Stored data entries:
↓↓↓
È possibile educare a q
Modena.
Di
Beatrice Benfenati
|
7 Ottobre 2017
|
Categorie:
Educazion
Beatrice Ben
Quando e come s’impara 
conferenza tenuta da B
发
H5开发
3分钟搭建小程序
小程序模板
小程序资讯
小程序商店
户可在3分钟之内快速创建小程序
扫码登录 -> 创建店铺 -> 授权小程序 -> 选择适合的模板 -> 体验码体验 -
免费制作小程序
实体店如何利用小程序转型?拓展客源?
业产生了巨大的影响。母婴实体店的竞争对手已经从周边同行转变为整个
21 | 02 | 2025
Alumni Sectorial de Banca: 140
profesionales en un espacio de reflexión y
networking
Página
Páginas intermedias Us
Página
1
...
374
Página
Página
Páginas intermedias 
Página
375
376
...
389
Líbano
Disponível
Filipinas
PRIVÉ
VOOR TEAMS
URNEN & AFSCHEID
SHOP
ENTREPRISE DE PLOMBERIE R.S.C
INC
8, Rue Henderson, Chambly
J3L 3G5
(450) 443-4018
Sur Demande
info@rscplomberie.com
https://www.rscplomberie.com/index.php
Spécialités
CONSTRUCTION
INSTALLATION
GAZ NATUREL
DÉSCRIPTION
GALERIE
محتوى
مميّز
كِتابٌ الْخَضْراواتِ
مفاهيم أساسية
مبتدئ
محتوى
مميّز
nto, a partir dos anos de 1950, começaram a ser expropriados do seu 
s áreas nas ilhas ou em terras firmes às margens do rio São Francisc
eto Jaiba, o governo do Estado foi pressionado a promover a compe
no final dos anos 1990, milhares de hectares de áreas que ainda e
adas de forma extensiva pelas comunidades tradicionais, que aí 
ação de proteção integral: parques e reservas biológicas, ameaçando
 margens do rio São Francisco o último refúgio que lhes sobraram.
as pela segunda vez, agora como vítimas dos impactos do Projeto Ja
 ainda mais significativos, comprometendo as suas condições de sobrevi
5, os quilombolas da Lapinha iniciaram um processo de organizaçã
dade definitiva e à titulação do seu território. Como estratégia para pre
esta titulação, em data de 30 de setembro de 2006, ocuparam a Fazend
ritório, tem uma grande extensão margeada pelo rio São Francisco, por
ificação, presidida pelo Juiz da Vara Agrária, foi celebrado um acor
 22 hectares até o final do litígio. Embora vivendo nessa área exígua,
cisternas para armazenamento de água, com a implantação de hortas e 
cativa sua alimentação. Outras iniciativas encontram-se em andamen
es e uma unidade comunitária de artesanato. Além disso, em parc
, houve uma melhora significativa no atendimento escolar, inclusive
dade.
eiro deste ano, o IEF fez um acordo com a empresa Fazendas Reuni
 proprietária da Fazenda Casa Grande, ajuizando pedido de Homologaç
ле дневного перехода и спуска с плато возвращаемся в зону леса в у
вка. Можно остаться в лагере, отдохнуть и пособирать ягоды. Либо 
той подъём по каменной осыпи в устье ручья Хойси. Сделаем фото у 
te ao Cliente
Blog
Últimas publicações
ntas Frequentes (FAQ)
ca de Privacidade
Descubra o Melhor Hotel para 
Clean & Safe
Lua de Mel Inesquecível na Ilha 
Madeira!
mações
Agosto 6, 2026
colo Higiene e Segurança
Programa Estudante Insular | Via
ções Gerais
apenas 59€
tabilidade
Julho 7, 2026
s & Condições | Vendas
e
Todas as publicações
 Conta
↑↑↑
**What the task requires**
Could you update the data from its first line through the line containing "Sur Demande", inclusive, by writing those lines out again with "networking" replaced by "encuentro" and everything else left unchanged?

**Response to the task**
È possibile educare a q
Modena.
Di
Beatrice Benfenati
|
7 Ottobre 2017
|
Categorie:
Educazion
Beatrice Ben
Quando e come s’impara 
conferenza tenuta da B
发
H5开发
3分钟搭建小程序
小程序模板
小程序资讯
小程序商店
户可在3分钟之内快速创建小程序
扫码登录 -> 创建店铺 -> 授权小程序 -> 选择适合的模板 -> 体验码体验 -
免费制作小程序
实体店如何利用小程序转型?拓展客源?
业产生了巨大的影响。母婴实体店的竞争对手已经从周边同行转变为整个
21 | 02 | 2025
Alumni Sectorial de Banca: 140
profesionales en un espacio de reflexión y
encuentro
Página
Páginas intermedias Us
Página
1
...
374
Página
Página
Páginas intermedias 
Página
375
376
...
389
Líbano
Disponível
Filipinas
PRIVÉ
VOOR TEAMS
URNEN & AFSCHEID
SHOP
ENTREPRISE DE PLOMBERIE R.S.C
INC
8, Rue Henderson, Chambly
J3L 3G5
(450) 443-4018
Sur Demande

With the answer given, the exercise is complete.